**Directive**. Report, as a bare number, how many lines of the material below contain the word "async".

**Record excerpts**.
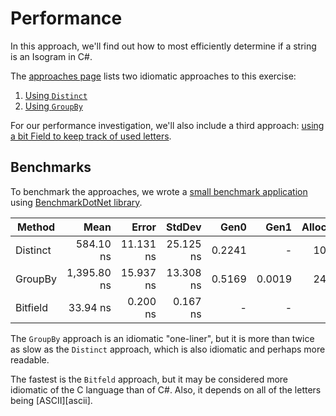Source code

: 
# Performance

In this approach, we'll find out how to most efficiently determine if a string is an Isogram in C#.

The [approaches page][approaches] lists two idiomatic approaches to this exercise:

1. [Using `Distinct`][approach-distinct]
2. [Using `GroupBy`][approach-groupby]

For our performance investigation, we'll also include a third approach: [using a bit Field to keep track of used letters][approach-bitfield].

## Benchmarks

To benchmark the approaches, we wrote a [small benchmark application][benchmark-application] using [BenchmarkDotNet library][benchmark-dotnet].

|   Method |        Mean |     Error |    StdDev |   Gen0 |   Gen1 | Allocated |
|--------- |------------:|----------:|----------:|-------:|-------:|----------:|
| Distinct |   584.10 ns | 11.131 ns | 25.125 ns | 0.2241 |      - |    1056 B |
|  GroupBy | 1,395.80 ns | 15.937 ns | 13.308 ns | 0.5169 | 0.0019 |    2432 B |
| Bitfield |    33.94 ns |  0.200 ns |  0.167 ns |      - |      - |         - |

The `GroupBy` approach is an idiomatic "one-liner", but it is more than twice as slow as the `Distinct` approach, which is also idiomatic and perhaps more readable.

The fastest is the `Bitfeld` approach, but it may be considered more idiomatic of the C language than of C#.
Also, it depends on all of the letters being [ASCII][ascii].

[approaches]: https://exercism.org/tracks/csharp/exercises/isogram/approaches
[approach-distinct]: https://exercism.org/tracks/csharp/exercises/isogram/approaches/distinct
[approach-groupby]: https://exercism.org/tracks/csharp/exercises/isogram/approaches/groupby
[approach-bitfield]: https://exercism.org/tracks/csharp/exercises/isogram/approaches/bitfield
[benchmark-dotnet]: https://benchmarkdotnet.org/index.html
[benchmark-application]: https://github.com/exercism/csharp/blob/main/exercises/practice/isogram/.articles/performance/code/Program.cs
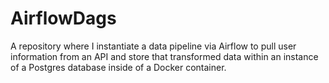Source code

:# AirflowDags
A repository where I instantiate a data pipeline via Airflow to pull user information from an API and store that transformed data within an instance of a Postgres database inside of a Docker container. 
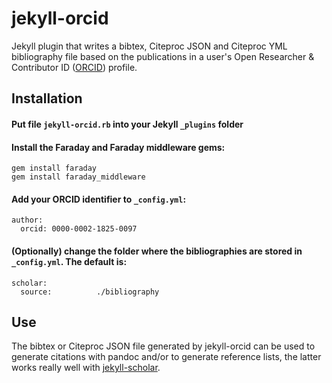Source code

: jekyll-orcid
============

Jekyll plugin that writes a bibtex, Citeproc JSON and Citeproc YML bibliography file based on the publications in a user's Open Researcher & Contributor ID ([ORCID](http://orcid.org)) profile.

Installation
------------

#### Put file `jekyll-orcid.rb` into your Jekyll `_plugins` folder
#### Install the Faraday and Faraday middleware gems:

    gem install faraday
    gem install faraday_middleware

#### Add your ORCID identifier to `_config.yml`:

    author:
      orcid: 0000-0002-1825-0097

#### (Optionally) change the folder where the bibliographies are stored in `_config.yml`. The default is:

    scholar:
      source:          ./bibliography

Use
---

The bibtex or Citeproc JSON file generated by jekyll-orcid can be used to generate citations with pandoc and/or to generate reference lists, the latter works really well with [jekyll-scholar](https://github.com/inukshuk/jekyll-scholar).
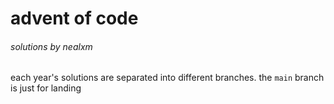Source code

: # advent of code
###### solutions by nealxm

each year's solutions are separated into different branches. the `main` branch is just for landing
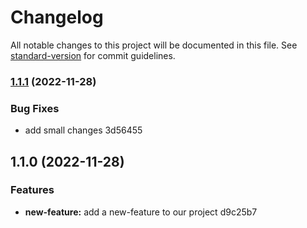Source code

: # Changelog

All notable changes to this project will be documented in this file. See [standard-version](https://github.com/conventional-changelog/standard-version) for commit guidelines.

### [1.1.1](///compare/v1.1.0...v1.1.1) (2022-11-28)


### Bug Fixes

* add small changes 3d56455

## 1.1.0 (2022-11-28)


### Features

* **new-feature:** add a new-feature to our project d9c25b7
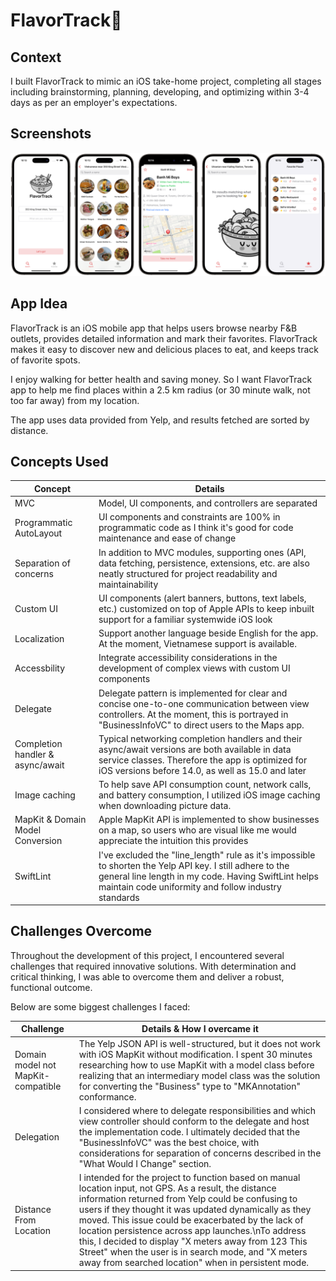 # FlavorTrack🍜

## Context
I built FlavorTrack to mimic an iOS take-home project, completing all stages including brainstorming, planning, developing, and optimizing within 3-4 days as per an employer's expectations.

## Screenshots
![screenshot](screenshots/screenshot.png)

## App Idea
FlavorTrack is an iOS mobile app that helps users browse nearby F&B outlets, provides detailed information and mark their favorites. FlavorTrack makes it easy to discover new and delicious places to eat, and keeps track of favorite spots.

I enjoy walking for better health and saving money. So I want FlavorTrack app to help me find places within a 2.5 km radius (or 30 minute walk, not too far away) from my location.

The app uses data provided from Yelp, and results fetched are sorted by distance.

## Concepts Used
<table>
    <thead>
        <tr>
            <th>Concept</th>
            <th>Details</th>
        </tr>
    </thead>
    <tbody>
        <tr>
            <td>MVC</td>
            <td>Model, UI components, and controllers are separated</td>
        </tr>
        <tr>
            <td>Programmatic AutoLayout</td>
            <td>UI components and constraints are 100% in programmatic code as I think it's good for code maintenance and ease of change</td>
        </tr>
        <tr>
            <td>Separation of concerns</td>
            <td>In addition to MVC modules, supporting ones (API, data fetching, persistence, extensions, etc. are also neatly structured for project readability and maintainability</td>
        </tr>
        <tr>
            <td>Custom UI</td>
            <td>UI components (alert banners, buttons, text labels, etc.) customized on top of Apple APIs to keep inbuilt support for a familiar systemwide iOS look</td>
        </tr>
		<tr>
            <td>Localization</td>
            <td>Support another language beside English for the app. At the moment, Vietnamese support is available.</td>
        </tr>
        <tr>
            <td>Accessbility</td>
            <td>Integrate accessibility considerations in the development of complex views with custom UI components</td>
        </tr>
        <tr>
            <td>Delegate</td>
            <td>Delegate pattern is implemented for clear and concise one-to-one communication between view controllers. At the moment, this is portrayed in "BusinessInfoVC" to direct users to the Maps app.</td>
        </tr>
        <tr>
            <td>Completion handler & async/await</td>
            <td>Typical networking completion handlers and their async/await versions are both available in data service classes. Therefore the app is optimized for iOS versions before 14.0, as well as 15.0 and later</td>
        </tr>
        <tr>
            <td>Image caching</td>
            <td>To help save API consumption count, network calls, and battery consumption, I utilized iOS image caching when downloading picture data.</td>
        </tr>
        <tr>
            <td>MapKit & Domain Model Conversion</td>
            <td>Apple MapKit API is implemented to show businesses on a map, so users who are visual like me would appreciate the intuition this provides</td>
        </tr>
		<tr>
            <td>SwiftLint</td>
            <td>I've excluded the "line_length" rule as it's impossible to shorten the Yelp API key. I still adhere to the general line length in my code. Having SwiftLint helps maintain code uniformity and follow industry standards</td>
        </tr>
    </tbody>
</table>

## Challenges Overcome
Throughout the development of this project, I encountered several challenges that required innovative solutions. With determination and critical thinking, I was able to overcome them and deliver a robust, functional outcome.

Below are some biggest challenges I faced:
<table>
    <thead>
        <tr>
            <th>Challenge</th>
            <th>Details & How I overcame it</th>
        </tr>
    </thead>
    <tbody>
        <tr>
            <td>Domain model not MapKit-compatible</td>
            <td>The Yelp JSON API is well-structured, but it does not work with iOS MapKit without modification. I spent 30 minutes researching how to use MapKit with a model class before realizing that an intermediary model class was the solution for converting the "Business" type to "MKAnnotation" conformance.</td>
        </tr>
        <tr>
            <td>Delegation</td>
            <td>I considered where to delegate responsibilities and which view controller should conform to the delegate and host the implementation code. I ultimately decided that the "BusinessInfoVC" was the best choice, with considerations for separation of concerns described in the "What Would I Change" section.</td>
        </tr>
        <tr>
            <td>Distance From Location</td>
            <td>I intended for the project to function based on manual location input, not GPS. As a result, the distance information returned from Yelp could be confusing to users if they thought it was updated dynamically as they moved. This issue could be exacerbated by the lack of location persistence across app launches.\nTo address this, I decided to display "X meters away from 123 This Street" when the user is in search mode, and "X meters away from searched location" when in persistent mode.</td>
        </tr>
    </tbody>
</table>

--

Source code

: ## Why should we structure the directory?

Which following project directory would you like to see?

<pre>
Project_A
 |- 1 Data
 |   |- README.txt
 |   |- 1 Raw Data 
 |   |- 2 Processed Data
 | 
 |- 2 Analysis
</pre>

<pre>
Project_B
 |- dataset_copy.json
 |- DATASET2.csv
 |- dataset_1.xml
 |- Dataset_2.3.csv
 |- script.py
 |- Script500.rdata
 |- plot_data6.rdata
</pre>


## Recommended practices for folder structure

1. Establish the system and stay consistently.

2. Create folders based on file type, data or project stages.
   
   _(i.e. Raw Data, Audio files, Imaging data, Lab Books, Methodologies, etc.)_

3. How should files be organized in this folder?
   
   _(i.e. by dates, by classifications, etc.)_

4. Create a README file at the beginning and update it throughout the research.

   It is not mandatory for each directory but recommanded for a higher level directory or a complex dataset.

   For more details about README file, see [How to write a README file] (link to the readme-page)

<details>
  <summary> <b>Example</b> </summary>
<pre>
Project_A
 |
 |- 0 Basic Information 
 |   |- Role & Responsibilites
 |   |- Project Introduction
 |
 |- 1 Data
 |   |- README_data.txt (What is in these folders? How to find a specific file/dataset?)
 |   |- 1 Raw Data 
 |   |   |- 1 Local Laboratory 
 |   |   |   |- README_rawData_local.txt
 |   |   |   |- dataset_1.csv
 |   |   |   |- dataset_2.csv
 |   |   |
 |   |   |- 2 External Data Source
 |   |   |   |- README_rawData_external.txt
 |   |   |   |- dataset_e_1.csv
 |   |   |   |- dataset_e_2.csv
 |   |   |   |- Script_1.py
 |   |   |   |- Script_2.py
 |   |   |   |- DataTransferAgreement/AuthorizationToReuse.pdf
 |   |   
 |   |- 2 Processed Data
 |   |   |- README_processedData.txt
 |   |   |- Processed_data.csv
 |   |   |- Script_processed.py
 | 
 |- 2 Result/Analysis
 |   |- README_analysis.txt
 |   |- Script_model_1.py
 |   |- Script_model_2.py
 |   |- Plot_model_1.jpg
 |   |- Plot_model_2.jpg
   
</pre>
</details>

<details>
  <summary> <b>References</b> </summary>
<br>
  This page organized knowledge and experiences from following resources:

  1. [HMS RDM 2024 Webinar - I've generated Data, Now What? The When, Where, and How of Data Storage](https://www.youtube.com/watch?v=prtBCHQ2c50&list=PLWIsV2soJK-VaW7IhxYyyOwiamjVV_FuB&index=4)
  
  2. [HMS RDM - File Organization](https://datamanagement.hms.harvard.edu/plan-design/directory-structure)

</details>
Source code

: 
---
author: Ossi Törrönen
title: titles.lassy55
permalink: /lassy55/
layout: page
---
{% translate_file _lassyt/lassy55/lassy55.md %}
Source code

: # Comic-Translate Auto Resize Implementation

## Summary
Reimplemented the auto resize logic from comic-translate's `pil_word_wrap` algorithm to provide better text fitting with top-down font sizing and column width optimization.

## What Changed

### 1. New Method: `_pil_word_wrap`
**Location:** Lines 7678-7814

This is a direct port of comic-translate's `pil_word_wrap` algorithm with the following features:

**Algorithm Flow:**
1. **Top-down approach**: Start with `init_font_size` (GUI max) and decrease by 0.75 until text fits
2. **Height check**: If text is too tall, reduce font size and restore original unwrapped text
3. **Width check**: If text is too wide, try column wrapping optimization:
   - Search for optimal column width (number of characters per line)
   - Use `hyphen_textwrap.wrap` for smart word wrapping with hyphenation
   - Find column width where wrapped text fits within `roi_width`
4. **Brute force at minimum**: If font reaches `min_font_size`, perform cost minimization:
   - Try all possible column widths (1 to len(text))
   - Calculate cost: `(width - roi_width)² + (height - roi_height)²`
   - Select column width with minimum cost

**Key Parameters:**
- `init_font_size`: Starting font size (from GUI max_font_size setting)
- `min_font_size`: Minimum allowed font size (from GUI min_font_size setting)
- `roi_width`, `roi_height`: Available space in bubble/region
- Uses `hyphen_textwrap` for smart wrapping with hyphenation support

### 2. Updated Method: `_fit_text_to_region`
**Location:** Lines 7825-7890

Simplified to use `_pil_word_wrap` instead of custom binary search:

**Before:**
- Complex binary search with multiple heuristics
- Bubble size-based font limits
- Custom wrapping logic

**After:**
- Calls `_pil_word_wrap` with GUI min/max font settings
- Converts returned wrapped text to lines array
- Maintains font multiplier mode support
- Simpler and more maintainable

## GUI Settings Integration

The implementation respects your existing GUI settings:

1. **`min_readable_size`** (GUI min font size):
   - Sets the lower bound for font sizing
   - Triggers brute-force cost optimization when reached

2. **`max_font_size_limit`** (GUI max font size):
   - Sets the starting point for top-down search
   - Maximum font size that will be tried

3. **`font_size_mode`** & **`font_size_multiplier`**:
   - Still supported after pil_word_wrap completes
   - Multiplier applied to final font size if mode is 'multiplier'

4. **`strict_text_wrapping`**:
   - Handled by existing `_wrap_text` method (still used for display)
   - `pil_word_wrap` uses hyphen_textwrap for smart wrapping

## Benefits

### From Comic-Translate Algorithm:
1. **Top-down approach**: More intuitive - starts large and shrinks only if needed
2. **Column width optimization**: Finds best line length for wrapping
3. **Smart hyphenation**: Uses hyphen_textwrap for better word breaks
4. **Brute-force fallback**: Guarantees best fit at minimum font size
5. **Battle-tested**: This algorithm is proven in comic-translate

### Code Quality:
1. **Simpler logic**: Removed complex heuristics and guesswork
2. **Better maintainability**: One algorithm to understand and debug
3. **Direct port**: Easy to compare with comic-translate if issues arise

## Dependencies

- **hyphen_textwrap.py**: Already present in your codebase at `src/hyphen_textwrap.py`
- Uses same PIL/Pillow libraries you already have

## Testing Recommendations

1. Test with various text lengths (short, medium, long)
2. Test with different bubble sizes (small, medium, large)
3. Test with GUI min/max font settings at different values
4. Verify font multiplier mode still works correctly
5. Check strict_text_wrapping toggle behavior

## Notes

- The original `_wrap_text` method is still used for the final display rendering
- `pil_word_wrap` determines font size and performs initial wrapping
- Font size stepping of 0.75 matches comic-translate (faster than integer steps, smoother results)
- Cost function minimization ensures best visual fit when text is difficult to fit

**Output of the task**. 2